EXTRACTED TEXT
══════════

When about to pupate the caterpillar spins for itself a brown cocoon, into which it works its own hairs in a wonderful manner. The larval skin remains firmly attached to the extremity of the chrysalis. The chrysalis is jet black, and is incapable of movement. The head is very stout and blunted at the top, and the abdomen bends in slightly, so that the pupa has a curious curved appearance.

The moths emerged during the night or early in the morning, and in the case of the males had their wings dried by the evening. They were never restless, even when I kept them in the breeding-cage for several days. Of those I reared I only remember to have seen one flying.

When looking for pupæ in the bush I saw two mcths flying, which I identified as M. strategica, but I could not catch them. Their flight was very swift, about 7 ft. from the ground, and greatly resembles that of the humble-bee.

The specimen figured by Mr. Hudson in his “New Zealand Moths and Butterflies” seems to be larger and more brilliant than those I have, but the markings in one of mine are somewhat similar. The female moth is wingless and of a dull-grey colour. The legs are exceedingly weak, and the moth can only crawl along very slowly by their aid. The female moth is very weak, and several of those I have reared never properly emerged from the pupæ, having pieces of it adhering to them. Two of them never left the cocoon, apparently lacking the strength to force their way out.

The larvæ I collected were free from ichneumons, but when collecting in the bush from which I had taken them I found a cocoon containing the fragments of a pupa, and by the side of these two ichneumon chrysalises from which the imagines had emerged.

══════════

COLLECTED MATERIAL
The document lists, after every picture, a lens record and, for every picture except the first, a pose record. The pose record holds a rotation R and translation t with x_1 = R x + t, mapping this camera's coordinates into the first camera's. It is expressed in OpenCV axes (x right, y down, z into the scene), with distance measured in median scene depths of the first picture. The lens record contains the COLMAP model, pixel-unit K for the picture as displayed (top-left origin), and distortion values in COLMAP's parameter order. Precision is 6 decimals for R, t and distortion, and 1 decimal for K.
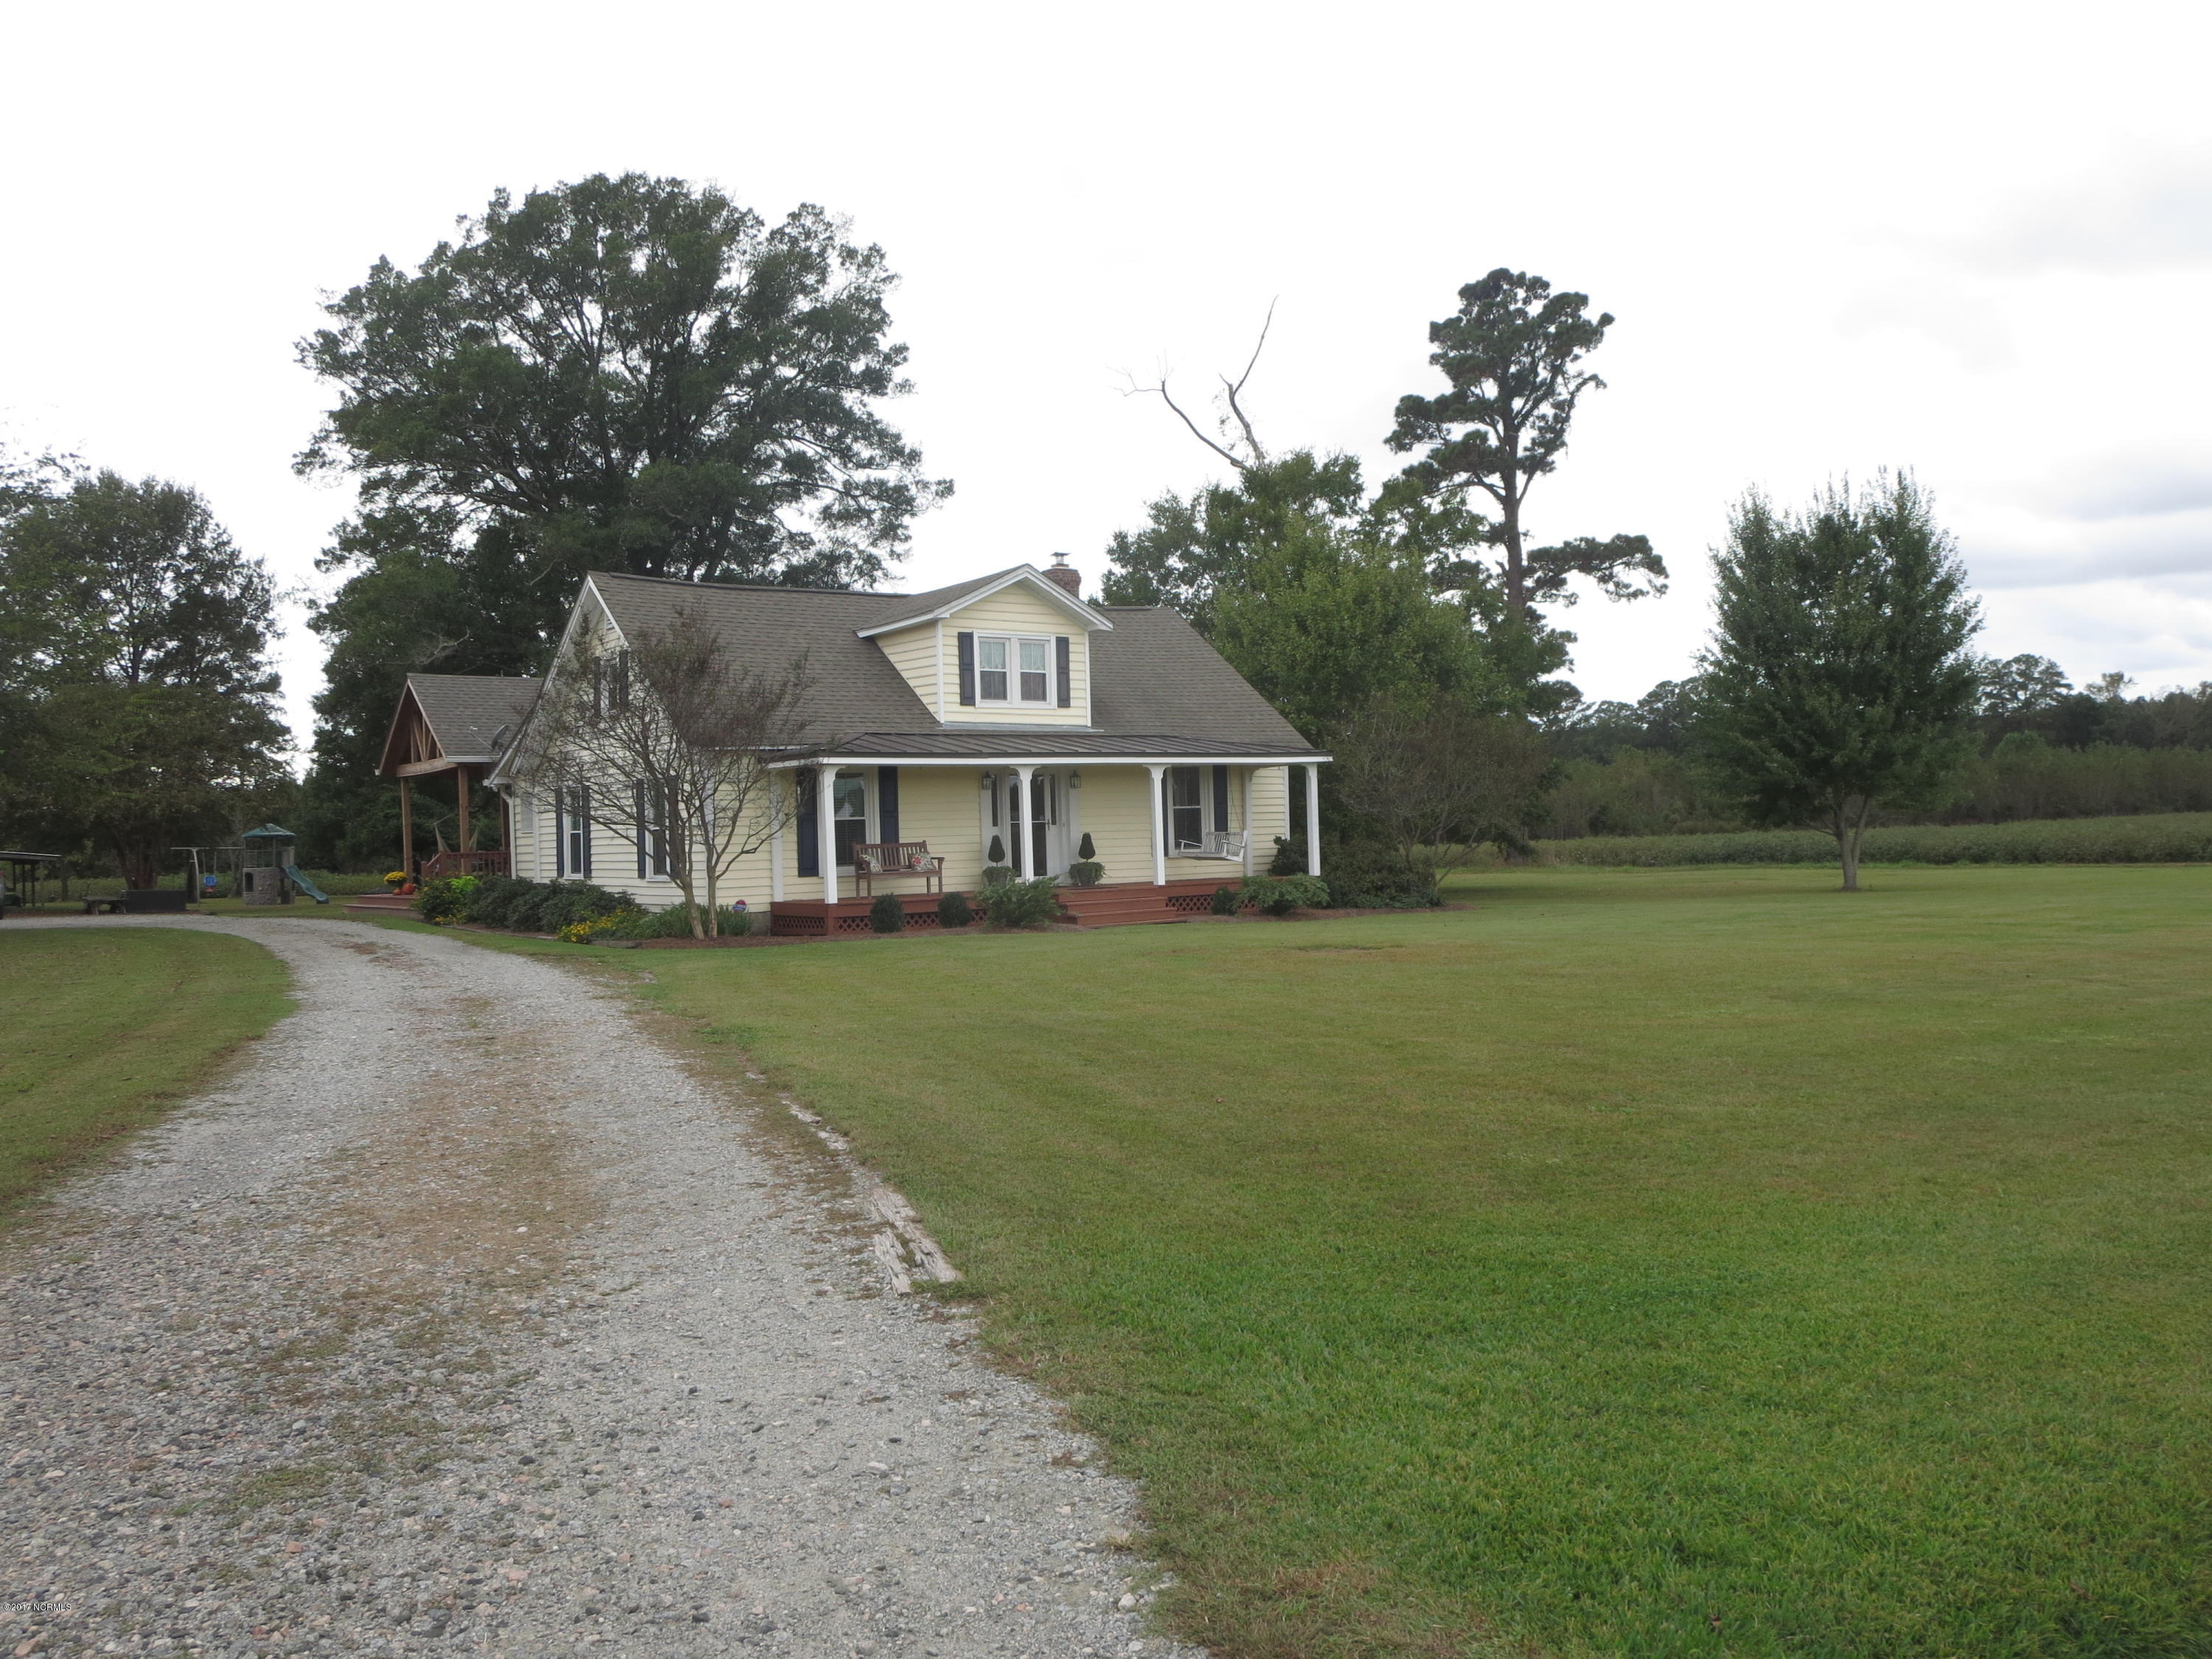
lens RADIAL K [[1763.8, 0, 1106.0], [0, 1763.8, 829.5], [0, 0, 1]] dist [-0.001295, 0.002165]
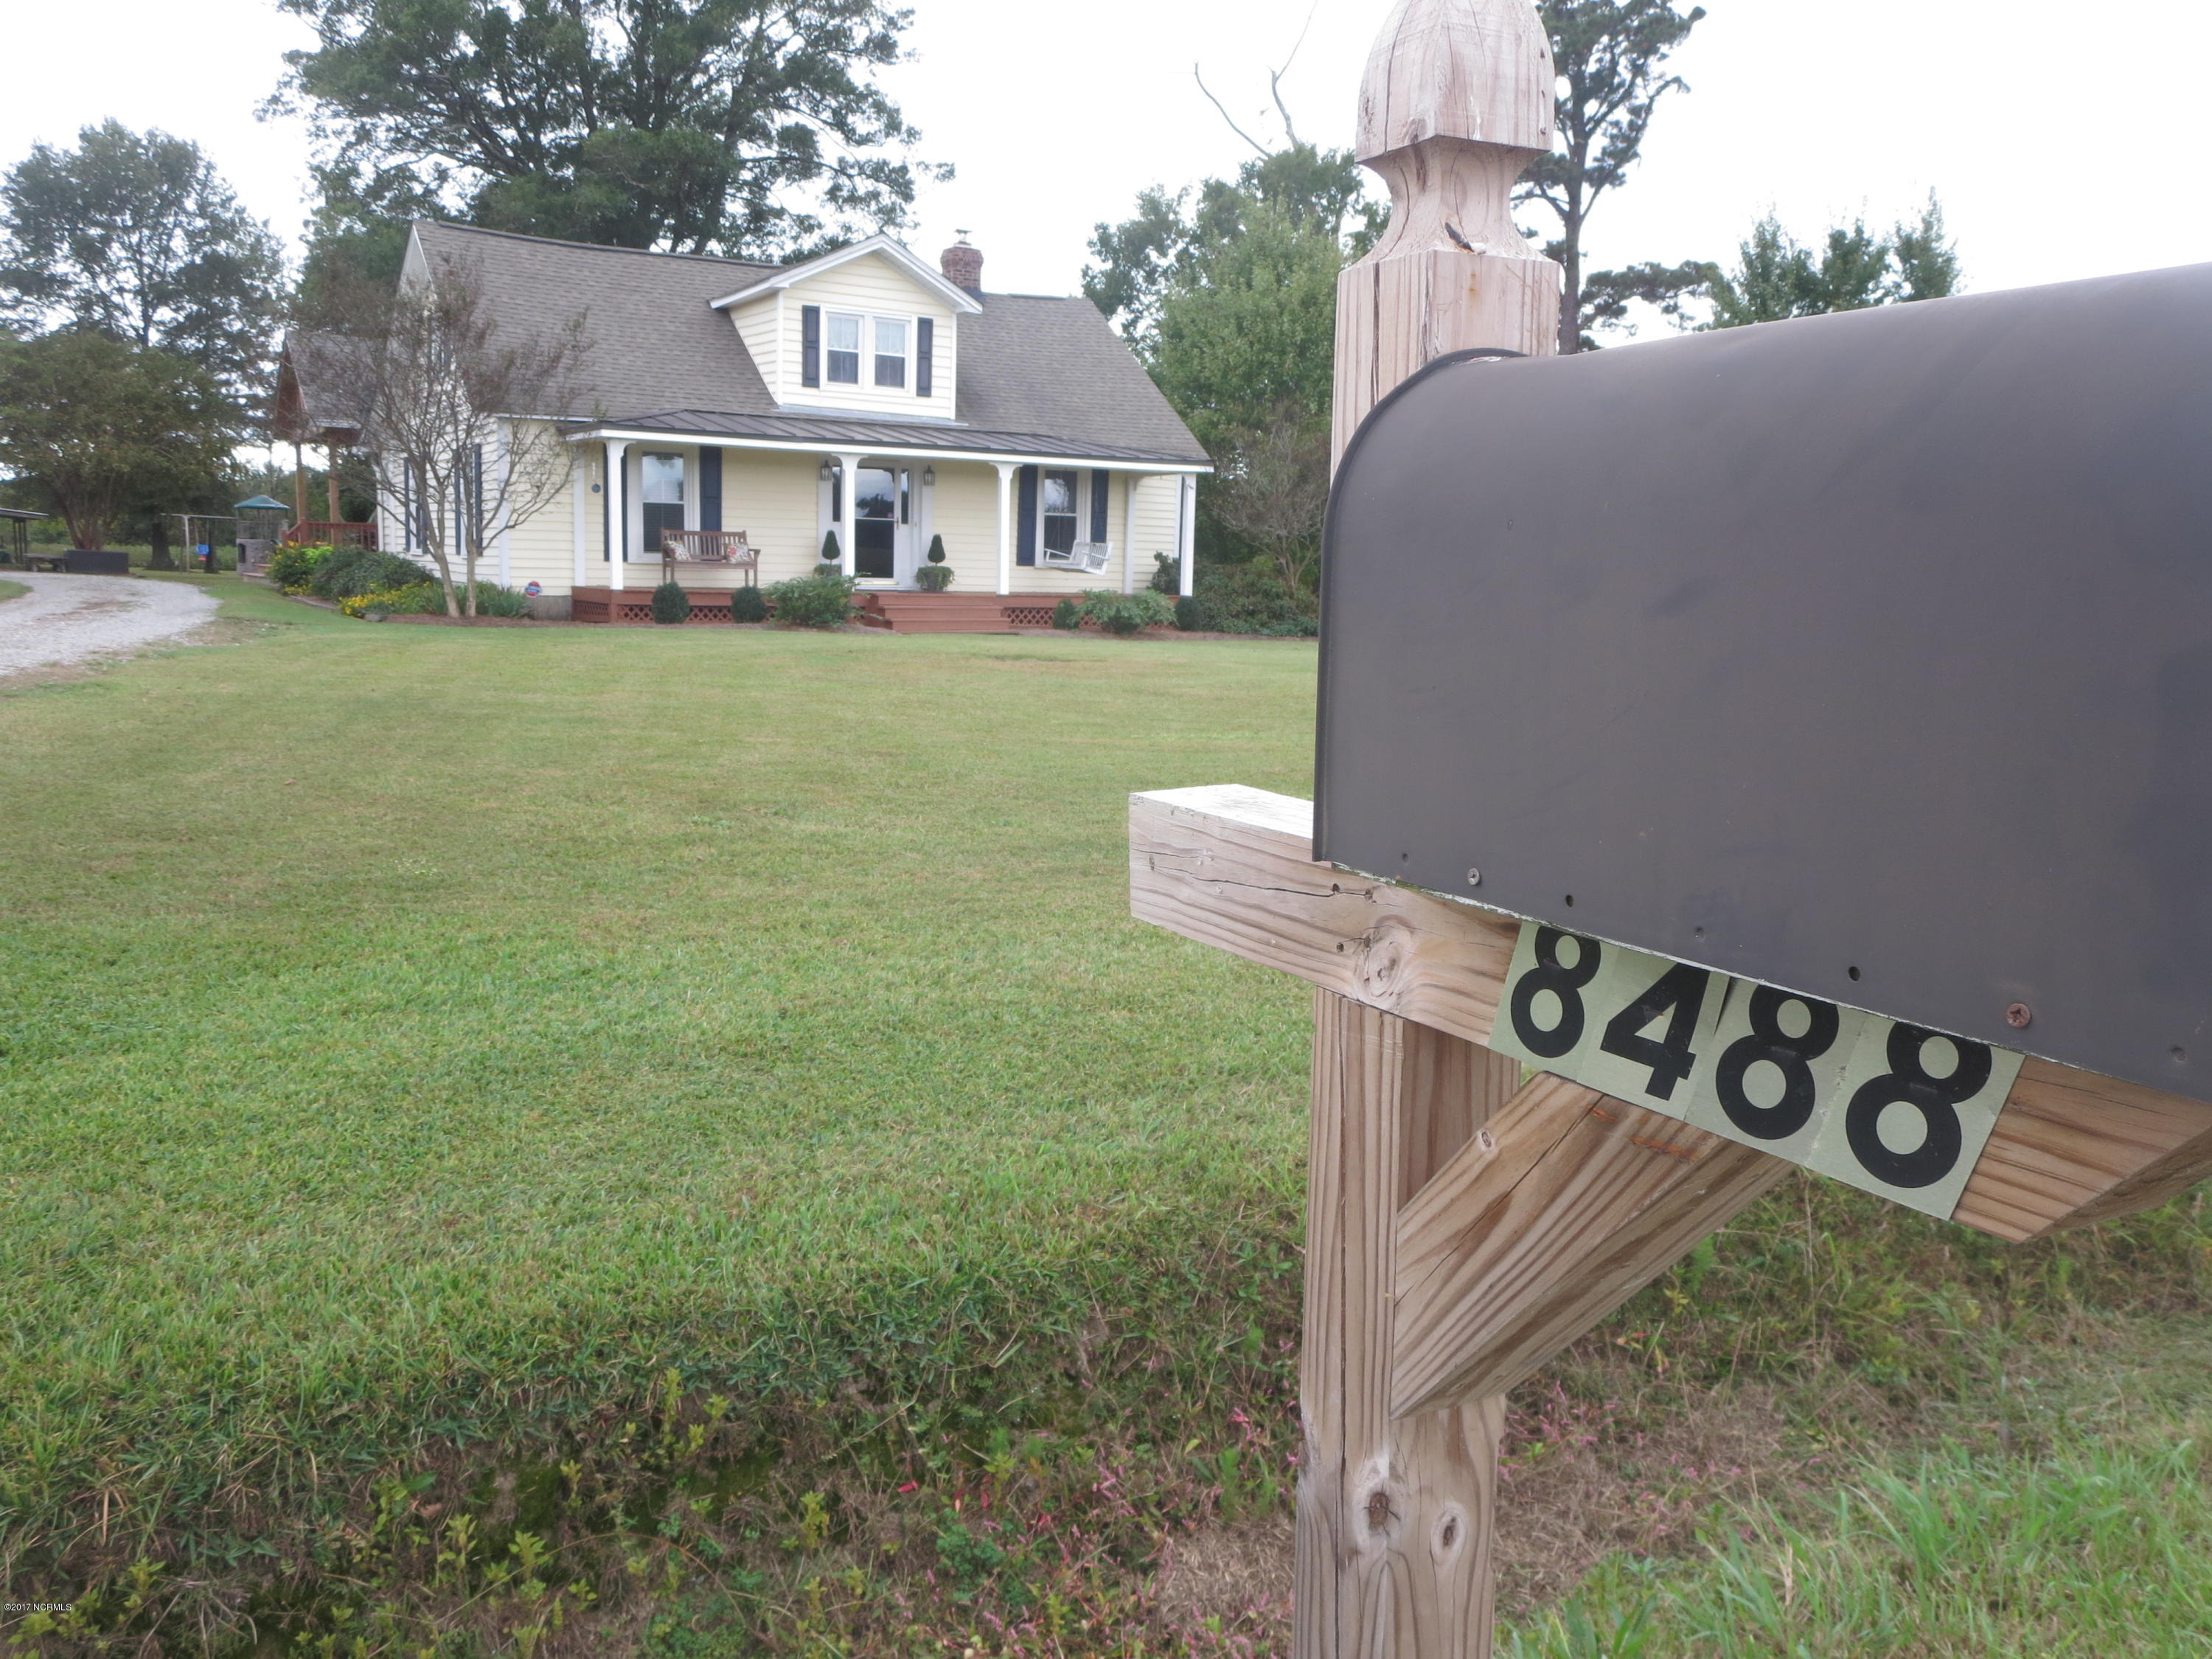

══════════

YOUR TASKS
• A. Copy the passage from the moth notes word for word, starting at "When about to" and ending at "curious curved appearance.".
• B. Translate this sentence from the moth notes into Spanish: "The chrysalis is jet black, and is incapable of movement."

TASK ANSWERS
• A.
When about to pupate the caterpillar spins for itself a brown cocoon, into which it works its own hairs in a wonderful manner. The larval skin remains firmly attached to the extremity of the chrysalis. The chrysalis is jet black, and is incapable of movement. The head is very stout and blunted at the top, and the abdomen bends in slightly, so that the pupa has a curious curved appearance.

• B. La crisálida es de color negro azabache y es incapaz de moverse.